# [Requirement]
List each line in the rows below that contains the word "review".

# [Data for this task]
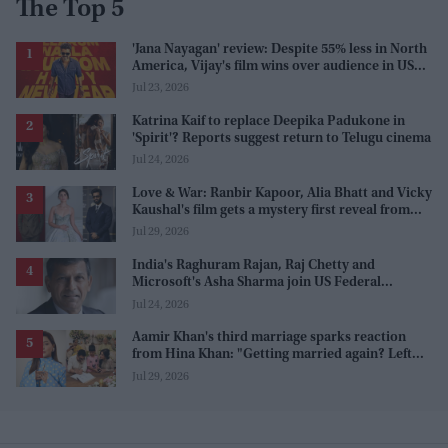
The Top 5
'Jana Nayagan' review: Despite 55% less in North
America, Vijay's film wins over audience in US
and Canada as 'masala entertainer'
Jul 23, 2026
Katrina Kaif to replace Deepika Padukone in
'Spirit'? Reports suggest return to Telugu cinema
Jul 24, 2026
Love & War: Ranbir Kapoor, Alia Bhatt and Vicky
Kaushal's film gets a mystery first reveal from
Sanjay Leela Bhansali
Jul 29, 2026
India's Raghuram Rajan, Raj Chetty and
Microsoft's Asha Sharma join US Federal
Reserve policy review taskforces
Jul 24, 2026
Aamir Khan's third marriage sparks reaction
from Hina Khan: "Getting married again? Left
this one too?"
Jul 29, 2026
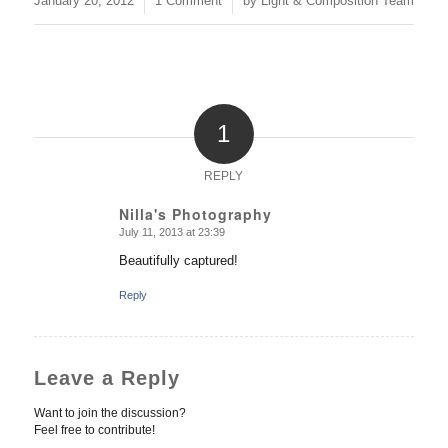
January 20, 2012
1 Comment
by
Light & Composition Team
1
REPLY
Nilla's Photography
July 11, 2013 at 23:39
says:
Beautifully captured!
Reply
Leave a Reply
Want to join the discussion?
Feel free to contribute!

# [Problem solution]
'Jana Nayagan' review: Despite 55% less in North
Reserve policy review taskforces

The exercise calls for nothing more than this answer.